Apologies to people who enjoy eating opossum meat, but apparently, it’s not a thing that a lot of people want to eat. Advance eww warning: it’s greasy. You have to catch an opossum live and feed it clean food like corn because who knows what that critter’s been eating. President Jimmy Carter, who grew up occasionally eating opossum during the Great Depression, was once asked about the best way to serve it. “In very small portions,” he replied.
So it’s a little weird that Gov. Bob Scott was really into it. His father, Gov. W. Kerr Scott, once made liking opossum a part of the proclamation for becoming a “Country Squire,” North Carolina’s version of the Kentucky Colonels. In 1970, upon tradition, the younger Scott received the winner of the “Prettiest Possum” award at the Spivey’s Corner Hollerin’ Contest. That year, the honor went to an opossum named Slow Poke, who was accompanied to the Executive Mansion by the winner of the beauty contest, Margaret Ann Wilkes. The idea was that Governor Scott would eat the opossum. When Wilkes told him that she’d never tasted it, he invited her to a dinner at the mansion to, you know, make short work of Slow Poke.
None of this went well.
The Raleigh News & Observer caught wind of this and wrote several stories, culminating with a front-page article entitled “Kangaroo’s Cousin Surely Won’t Vote for Democrats.” After that, hundreds of people called or wrote to the governor, telling him not to eat Slow Poke. So, as politicians sometimes do, Governor Scott listened to public opinion and granted the opossum clemency on July 31, 1970. Slow Poke was set free at Raven Rock State Park, close to where he’d been caught.
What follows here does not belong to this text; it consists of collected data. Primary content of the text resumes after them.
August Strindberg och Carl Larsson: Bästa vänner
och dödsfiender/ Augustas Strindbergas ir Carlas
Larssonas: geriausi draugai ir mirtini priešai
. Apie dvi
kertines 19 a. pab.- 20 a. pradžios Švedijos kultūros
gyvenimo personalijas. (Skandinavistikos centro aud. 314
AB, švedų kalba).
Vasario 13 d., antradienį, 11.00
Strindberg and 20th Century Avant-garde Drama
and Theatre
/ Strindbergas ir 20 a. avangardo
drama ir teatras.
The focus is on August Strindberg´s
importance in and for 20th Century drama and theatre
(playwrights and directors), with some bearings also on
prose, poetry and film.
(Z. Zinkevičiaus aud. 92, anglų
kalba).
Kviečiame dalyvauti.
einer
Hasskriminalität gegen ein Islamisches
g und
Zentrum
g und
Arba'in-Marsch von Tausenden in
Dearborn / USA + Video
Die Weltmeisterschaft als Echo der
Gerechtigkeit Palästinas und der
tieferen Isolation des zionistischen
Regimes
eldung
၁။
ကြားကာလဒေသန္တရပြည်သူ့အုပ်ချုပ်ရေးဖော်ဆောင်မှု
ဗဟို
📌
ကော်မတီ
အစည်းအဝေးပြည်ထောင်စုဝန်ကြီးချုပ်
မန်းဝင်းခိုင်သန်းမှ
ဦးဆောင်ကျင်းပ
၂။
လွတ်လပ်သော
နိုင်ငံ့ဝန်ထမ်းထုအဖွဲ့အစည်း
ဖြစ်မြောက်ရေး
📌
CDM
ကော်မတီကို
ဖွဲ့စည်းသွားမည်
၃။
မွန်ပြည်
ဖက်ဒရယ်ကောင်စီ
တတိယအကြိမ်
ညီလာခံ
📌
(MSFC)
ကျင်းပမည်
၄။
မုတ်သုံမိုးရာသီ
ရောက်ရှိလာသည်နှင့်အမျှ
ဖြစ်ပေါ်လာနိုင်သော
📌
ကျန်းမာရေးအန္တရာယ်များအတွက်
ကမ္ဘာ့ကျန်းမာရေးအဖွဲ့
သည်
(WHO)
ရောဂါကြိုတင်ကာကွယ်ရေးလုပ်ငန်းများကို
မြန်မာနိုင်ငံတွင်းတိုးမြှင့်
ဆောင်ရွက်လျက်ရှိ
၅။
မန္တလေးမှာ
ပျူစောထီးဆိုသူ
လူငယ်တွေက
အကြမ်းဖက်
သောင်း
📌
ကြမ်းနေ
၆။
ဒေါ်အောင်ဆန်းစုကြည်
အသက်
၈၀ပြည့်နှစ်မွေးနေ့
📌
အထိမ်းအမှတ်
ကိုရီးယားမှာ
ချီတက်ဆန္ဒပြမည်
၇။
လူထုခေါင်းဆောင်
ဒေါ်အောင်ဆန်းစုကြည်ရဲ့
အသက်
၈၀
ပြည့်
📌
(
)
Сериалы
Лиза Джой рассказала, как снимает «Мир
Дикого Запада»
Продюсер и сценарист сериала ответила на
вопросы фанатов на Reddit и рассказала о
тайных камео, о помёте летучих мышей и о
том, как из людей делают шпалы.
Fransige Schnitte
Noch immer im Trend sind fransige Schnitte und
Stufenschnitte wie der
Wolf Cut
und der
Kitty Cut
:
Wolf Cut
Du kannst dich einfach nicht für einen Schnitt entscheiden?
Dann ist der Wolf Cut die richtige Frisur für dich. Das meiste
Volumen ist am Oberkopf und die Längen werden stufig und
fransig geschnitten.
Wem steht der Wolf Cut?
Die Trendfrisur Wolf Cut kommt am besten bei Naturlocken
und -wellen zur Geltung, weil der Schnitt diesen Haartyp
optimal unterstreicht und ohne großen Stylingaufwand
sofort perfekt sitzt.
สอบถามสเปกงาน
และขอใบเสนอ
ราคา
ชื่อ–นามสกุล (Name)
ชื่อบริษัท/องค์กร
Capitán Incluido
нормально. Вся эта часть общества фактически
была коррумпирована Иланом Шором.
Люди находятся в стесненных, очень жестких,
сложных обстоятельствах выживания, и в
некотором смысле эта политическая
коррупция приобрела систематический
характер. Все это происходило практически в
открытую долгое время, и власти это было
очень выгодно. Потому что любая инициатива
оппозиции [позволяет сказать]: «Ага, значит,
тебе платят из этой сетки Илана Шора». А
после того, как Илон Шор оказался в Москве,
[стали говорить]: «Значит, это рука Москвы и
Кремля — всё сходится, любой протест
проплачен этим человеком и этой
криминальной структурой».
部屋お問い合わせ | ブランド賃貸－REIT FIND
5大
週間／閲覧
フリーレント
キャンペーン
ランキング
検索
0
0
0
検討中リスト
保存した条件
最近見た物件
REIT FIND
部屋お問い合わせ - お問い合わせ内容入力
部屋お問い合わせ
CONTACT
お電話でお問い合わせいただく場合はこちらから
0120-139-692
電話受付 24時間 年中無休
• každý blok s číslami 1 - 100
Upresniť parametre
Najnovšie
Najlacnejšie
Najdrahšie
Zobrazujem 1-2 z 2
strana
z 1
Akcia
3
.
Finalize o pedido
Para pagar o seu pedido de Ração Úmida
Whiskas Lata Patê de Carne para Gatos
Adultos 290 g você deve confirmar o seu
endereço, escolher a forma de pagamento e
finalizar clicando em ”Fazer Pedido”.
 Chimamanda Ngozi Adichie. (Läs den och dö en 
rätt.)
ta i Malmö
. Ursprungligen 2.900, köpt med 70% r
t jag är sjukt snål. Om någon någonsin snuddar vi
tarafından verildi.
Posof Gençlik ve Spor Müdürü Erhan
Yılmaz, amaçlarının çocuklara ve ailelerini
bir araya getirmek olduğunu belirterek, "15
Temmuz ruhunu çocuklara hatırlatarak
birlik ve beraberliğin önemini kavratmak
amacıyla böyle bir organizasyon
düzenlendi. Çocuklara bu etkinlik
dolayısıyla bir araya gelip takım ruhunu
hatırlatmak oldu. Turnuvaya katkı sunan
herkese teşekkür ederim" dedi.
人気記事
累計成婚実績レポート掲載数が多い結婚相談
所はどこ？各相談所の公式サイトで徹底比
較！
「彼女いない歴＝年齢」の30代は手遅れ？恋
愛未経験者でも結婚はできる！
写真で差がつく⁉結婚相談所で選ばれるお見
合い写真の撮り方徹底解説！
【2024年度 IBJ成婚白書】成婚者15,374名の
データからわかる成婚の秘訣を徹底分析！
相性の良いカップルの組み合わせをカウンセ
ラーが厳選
After all of this, Governor Scott gave, perhaps, one of the greatest quotes ever uttered by a North Carolina governor: “I shall not be thwarted in my appetite for opossum.” And he wasn’t. A few years later, he served it at a black-tie dinner.
The Virginia opossum became North Carolina’s official state marsupial in 2013 (it’s North America’s only marsupial). And governors don’t eat them anymore, as far as we know. If you are what you eat, you certainly don’t want to be the kind of politician who’s best known for rolling over at the first sign of trouble.